Here's a question FUR all of the fishermen here in northeast Ohio . Which lake has the best crappie fishing, I have a buddy that wants to get into crappie fishing this year & would like to find out the best lake to start . Just want to know everyones opinion ! 
Thanks !


Posted using Outdoor Hub Campfire


----------



## fish420

TRAPPERBECK said:


> Here's a question FUR all of the fishermen here in northeast Ohio . Which lake has the best crappie fishing, I have a buddy that wants to get into crappie fishing this year & would like to find out the best lake to start . Just want to know everyones opinion !
> Thanks !
> 
> 
> Posted using Outdoor Hub Campfire


berlin mosquito and pymatuning are the main 3 i go to, i hear ladue reservoir is pretty good. smaller pay lakes if they still exist probably still stock them


----------



## TRAPPERBECK

Thanks Fish420. I kinda thought that mosquito would be in the there , cuz my Hney & I did catch a couple good ones up at the north end of mosquito ! Now Berlin well I guess i have to find them . Thanks again !
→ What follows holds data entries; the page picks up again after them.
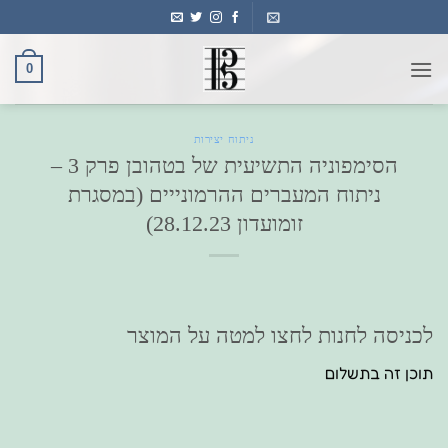
Ski
t
conten
0
ניתוח יצירות
הסימפוניה התשיעית של בטהובן פרק 3 –
ניתוח המעברים ההרמונייים (במסגרת
זומועדון 28.12.23)
לכניסה לחנות לחצו למטה על המוצר
תוכן זה בתשלום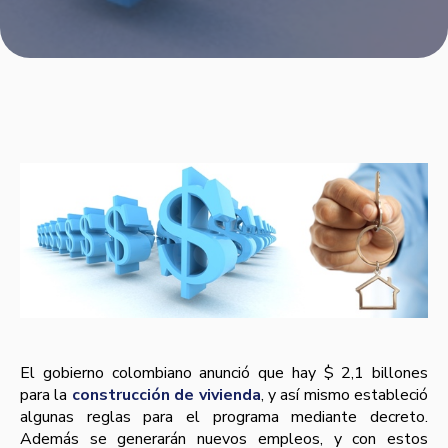
El gobierno colombiano anunció que hay $ 2,1 billones
para la
construcción de vivienda
, y así­ mismo estableció
algunas reglas para el programa mediante decreto.
Además se generarán nuevos empleos, y con estos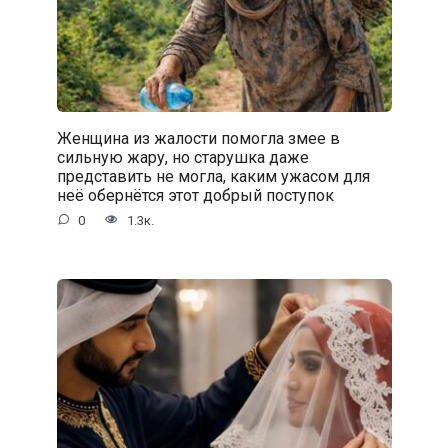
Женщина из жалости помогла змее в
сильную жару, но старушка даже
представить не могла, каким ужасом для
неё обернётся этот добрый поступок
0
1.3к.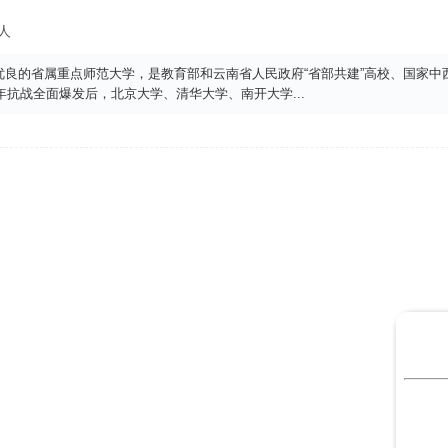
7人
良的省属重点师范大学，是教育部和云南省人民政府“省部共建”高校、国家中
7年抗战全面爆发后，北京大学、清华大学、南开大学
...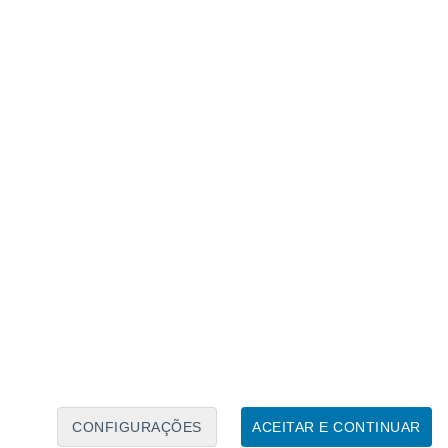
Calendário Lunar
Seg
Ter
Qua
Qui
Sex
Sáb
Domo
6
7
8
9
10
11
12
13
14
15
16
17
18
19
CONFIGURAÇÕES
ACEITAR E CONTINUAR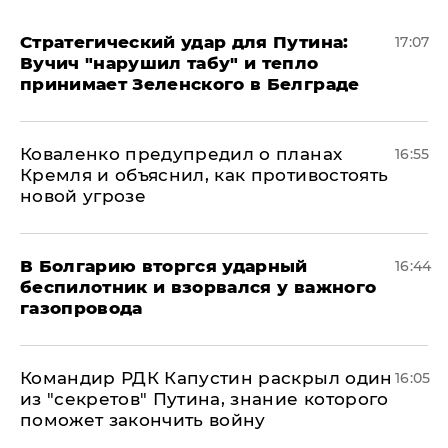
Стратегический удар для Путина:
17:07
Вучич "нарушил табу" и тепло
принимает Зеленского в Белграде
Коваленко предупредил о планах
16:55
Кремля и объяснил, как противостоять
новой угрозе
В Болгарию вторгся ударный
16:44
беспилотник и взорвался у важного
газопровода
Командир РДК Капустин раскрыл один
16:05
из "секретов" Путина, знание которого
поможет закончить войну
Posted using Outdoor Hub Campfire


----------



## Rasper

Hows the crappie fishing at mosquito in april? My campground opens on fools day.

Sent from my DROID BIONIC


----------



## fish420

anytime during spring you can catch them every cast at mosquito.. in the fall its not too bad either. any other time of the year you have to work for em. i dont fish berlin too often anymore but the bedell rd bridge off of 224 is good in the spring and theres tons of timber and structure in that lake so crappie can basically be anywhere finding them is the hard part. in a boat id imagine it would be much easier though.


----------



## SeanStone

I'm way late on this thread but, in general find structure and you will find crappie. As others have mentioned they may not be active, but they are there. We fish rocky fork, max depth of 40 some feet, and on the opposite side of the spectrum we fish adams lake with a max depth of 13 feet. In general crappie drop deep in winter and move shallow in the spring to spawn, after spawn water temps warm and weeds get out of control. This time of year they can be caught on the weed lines, but not in good numbers as they are dispersed, simply cruising the weed lines. They also favor main lake points.....just like bass fishing when you have wind blowing across a main lake point, fish will congregate there.

In my opinion depth is relative, dont be concerned that your only fishing 13 foot in the middle of winter if that 13ft is the deepest hole that is available. Learn crappie patterns and you'll be able to catch them year round on any lake you fish.

Best of luck, and sorry the post is so late.


----------



## fish420

all this talk about crappie fishing really makes me want to go crappie fishing haha


----------